[Opening Extracted data section]

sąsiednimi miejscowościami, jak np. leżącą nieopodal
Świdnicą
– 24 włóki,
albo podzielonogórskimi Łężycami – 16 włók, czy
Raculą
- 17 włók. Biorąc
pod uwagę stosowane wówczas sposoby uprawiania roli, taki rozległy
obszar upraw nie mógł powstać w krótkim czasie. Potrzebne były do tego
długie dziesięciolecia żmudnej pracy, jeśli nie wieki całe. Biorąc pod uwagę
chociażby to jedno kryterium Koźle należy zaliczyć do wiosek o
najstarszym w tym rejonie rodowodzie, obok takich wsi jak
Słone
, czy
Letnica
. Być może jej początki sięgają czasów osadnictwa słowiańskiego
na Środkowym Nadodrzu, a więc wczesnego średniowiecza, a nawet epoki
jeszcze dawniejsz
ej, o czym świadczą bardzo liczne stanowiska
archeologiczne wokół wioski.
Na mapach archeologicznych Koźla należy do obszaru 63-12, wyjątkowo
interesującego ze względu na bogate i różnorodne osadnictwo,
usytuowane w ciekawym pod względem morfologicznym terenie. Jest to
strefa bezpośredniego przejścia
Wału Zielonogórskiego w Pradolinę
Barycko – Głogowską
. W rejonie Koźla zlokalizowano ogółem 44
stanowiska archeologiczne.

[Closing Extracted data section]
[Opening Extracted data section]

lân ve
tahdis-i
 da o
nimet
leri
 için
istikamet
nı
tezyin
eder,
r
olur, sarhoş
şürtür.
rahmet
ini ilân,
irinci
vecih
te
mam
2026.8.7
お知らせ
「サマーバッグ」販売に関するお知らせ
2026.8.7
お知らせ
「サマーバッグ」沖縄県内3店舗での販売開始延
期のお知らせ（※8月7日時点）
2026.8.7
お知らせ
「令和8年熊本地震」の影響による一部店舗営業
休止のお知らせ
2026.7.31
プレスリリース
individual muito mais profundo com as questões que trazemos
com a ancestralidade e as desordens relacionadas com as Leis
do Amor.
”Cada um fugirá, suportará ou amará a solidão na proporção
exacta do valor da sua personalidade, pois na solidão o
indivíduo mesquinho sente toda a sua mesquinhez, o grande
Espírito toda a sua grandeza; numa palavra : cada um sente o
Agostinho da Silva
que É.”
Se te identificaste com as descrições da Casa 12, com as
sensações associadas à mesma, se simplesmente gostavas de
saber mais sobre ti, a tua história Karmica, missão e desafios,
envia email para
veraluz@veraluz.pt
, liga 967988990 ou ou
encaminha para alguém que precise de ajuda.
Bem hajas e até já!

[Closing Extracted data section]

Task: From the listing above, the lines starting with the one that has "sąsiednimi miejscowościami, jak" and running through the one that has "obszar upraw nie" should be copied exactly, ends included.

Response to this task:
sąsiednimi miejscowościami, jak np. leżącą nieopodal
Świdnicą
– 24 włóki,
albo podzielonogórskimi Łężycami – 16 włók, czy
Raculą
- 17 włók. Biorąc
pod uwagę stosowane wówczas sposoby uprawiania roli, taki rozległy
obszar upraw nie mógł powstać w krótkim czasie. Potrzebne były do tego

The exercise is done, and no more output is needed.